● **YOUR OBJECTIVE**: Turn every line of the material below into a numbered list, leaving out the blank lines.

(Saved data entries)
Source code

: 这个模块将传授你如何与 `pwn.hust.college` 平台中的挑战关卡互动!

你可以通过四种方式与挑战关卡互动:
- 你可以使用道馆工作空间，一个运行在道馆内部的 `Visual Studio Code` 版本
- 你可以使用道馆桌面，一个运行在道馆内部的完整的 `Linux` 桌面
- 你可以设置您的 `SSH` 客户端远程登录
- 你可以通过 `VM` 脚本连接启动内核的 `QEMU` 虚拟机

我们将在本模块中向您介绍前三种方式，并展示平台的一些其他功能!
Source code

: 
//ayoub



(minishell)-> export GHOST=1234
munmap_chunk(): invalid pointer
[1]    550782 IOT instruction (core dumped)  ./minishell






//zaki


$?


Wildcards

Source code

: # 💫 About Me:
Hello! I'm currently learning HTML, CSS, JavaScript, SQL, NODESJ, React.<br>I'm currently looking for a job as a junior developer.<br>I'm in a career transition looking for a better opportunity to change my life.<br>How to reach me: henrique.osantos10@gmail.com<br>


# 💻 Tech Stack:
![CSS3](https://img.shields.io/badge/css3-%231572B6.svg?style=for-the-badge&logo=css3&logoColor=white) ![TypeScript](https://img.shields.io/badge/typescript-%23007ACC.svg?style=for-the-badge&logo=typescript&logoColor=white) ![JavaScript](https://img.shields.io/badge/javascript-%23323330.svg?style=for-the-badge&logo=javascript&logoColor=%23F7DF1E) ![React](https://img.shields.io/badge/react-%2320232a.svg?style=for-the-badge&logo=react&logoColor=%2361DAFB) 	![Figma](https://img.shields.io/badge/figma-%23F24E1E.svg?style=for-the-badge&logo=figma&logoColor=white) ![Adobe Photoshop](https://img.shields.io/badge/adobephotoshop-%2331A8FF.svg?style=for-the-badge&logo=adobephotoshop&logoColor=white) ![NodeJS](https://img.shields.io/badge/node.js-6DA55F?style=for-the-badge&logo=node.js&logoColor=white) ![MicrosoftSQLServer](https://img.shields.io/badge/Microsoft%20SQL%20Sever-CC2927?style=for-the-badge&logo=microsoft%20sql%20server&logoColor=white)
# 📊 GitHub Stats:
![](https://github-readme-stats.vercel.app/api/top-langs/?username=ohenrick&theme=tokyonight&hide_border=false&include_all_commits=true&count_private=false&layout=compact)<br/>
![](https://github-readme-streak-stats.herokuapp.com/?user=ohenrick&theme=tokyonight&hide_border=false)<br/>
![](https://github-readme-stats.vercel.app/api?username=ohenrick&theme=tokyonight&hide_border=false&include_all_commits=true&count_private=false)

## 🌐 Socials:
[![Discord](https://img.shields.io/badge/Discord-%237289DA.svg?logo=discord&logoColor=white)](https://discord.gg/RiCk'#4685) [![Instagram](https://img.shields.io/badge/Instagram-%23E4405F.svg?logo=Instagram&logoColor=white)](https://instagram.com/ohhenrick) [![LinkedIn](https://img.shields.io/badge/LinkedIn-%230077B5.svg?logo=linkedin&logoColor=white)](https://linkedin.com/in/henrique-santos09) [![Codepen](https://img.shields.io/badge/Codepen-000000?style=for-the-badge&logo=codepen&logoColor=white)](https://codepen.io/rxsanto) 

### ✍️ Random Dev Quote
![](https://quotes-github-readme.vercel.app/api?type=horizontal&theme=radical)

● **RESULT FOR THIS TASK**:
1. Source code
2. : 这个模块将传授你如何与 `pwn.hust.college` 平台中的挑战关卡互动!
3. 你可以通过四种方式与挑战关卡互动:
4. - 你可以使用道馆工作空间，一个运行在道馆内部的 `Visual Studio Code` 版本
5. - 你可以使用道馆桌面，一个运行在道馆内部的完整的 `Linux` 桌面
6. - 你可以设置您的 `SSH` 客户端远程登录
7. - 你可以通过 `VM` 脚本连接启动内核的 `QEMU` 虚拟机
8. 我们将在本模块中向您介绍前三种方式，并展示平台的一些其他功能!
9. Source code
10. : 
11. //ayoub
12. (minishell)-> export GHOST=1234
13. munmap_chunk(): invalid pointer
14. [1]    550782 IOT instruction (core dumped)  ./minishell
15. //zaki
16. $?
17. Wildcards
18. Source code
19. : # 💫 About Me:
20. Hello! I'm currently learning HTML, CSS, JavaScript, SQL, NODESJ, React.<br>I'm currently looking for a job as a junior developer.<br>I'm in a career transition looking for a better opportunity to change my life.<br>How to reach me: henrique.osantos10@gmail.com<br>
21. # 💻 Tech Stack:
22. ![CSS3](https://img.shields.io/badge/css3-%231572B6.svg?style=for-the-badge&logo=css3&logoColor=white) ![TypeScript](https://img.shields.io/badge/typescript-%23007ACC.svg?style=for-the-badge&logo=typescript&logoColor=white) ![JavaScript](https://img.shields.io/badge/javascript-%23323330.svg?style=for-the-badge&logo=javascript&logoColor=%23F7DF1E) ![React](https://img.shields.io/badge/react-%2320232a.svg?style=for-the-badge&logo=react&logoColor=%2361DAFB) 	![Figma](https://img.shields.io/badge/figma-%23F24E1E.svg?style=for-the-badge&logo=figma&logoColor=white) ![Adobe Photoshop](https://img.shields.io/badge/adobephotoshop-%2331A8FF.svg?style=for-the-badge&logo=adobephotoshop&logoColor=white) ![NodeJS](https://img.shields.io/badge/node.js-6DA55F?style=for-the-badge&logo=node.js&logoColor=white) ![MicrosoftSQLServer](https://img.shields.io/badge/Microsoft%20SQL%20Sever-CC2927?style=for-the-badge&logo=microsoft%20sql%20server&logoColor=white)
23. # 📊 GitHub Stats:
24. ![](https://github-readme-stats.vercel.app/api/top-langs/?username=ohenrick&theme=tokyonight&hide_border=false&include_all_commits=true&count_private=false&layout=compact)<br/>
25. ![](https://github-readme-streak-stats.herokuapp.com/?user=ohenrick&theme=tokyonight&hide_border=false)<br/>
26. ![](https://github-readme-stats.vercel.app/api?username=ohenrick&theme=tokyonight&hide_border=false&include_all_commits=true&count_private=false)
27. ## 🌐 Socials:
28. [![Discord](https://img.shields.io/badge/Discord-%237289DA.svg?logo=discord&logoColor=white)](https://discord.gg/RiCk'#4685) [![Instagram](https://img.shields.io/badge/Instagram-%23E4405F.svg?logo=Instagram&logoColor=white)](https://instagram.com/ohhenrick) [![LinkedIn](https://img.shields.io/badge/LinkedIn-%230077B5.svg?logo=linkedin&logoColor=white)](https://linkedin.com/in/henrique-santos09) [![Codepen](https://img.shields.io/badge/Codepen-000000?style=for-the-badge&logo=codepen&logoColor=white)](https://codepen.io/rxsanto) 
29. ### ✍️ Random Dev Quote
30. ![](https://quotes-github-readme.vercel.app/api?type=horizontal&theme=radical)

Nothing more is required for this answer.